═════ EXCERPT PROVIDED

All variable types can be pointed to, but to ease pointer syntaxing with maps using C struct notation the @ operator can be employed:

Main()
{
    map := { .key : 1 };
    pointer := &map;
    Assert(map.key == 1);
    Assert((*pointer).key == 1);
    Assert(pointer@key == 1); # Same as above but a little easier on the programmer.
    ret 0;
}

Functions can also be pointed to with pointer syntaxing.

Fun(arg)
{
    Print(arg);
}

Main()
{
    a := &Fun;
    b := Fun;
    a(42); # `a` is automatically dereferenced.
    b(42); # Same as above.
    (*a)(42); # Manual dereferencing for `a` works as well.
    ret 0;
}

Function pointers can be used as callbacks.

Printer(text)
{
    Print(text);
}

Message(printer, text)
{
    printer(text);
}

Main()
{
    Message(Printer, "Hello, world!");
    ret 0;
}

Sorting

Function pointers (in this case, a comparison function pointer) are often used while quick sorting:

Compare(a, b)

══════════

* TASKS TO PERFORM
1. From the pointer excerpt, write out the passage starting with "b(42); # Same" and going on through "Message(printer, text)".
2. Say whether each statement agrees with the pointer excerpt, answering yes or no and quoting the words that decide it: (a) Only some variable types can be pointed to. (b) The @ operator is offered to make pointer syntax with maps easier. (c) Manually dereferencing a function pointer does not work.

═════ DATA PROVIDED

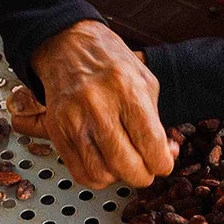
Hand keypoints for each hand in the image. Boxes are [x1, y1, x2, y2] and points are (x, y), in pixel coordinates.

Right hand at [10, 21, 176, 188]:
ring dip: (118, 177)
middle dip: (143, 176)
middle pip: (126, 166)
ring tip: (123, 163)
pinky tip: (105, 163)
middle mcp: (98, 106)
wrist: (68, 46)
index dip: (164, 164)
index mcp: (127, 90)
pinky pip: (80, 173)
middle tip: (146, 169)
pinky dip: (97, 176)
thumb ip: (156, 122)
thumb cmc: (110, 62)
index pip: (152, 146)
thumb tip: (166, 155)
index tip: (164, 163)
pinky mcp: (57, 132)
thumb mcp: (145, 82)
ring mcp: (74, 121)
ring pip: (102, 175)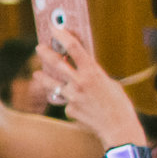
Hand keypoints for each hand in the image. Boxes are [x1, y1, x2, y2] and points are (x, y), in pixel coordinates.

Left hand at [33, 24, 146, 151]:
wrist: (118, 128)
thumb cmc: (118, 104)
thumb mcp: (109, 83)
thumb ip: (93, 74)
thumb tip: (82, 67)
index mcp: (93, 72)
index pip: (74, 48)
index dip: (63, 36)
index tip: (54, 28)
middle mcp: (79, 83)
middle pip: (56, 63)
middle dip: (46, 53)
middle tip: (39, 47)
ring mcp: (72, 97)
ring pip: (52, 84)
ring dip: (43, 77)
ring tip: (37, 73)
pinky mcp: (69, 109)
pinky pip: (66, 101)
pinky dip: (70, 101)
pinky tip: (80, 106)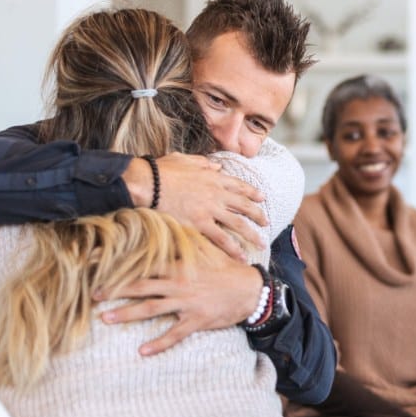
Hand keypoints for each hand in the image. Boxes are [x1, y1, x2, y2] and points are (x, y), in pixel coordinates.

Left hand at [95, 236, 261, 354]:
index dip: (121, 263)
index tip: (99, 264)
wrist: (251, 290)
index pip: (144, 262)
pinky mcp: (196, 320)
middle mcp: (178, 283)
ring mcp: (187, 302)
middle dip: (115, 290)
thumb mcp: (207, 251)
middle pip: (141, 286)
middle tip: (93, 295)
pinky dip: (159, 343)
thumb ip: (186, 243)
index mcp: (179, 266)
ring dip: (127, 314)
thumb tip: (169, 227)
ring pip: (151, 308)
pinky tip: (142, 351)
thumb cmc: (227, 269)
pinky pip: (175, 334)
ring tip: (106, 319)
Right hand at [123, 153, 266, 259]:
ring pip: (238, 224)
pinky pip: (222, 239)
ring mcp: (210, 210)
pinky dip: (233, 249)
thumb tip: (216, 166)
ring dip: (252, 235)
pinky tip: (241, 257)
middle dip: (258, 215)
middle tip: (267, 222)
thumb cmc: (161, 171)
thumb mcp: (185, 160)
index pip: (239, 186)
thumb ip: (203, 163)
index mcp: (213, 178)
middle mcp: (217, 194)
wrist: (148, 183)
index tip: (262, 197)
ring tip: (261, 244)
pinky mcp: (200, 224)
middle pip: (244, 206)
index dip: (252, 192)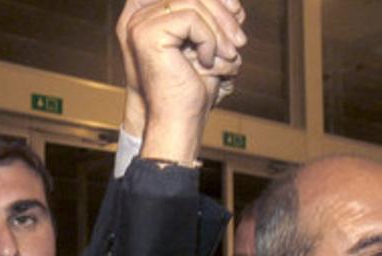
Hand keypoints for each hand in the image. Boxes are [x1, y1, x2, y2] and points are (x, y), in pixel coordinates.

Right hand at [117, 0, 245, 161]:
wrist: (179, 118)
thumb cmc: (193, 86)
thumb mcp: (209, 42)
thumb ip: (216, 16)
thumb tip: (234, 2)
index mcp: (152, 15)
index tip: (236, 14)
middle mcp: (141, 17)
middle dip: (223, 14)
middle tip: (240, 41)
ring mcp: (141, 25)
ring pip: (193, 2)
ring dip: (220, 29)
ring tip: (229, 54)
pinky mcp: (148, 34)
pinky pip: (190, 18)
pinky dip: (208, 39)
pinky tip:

══════════

* ANSWERS TO THE PROBLEMS
1.
b(42); # Same as above.
    (*a)(42); # Manual dereferencing for `a` works as well.
    ret 0;
}

Function pointers can be used as callbacks.

Printer(text)
{
    Print(text);
}

Message(printer, text)

2.
(a) No: "All variable types can be pointed to"
(b) Yes: "to ease pointer syntaxing with maps using C struct notation the @ operator can be employed"
(c) No: "Manual dereferencing for `a` works as well."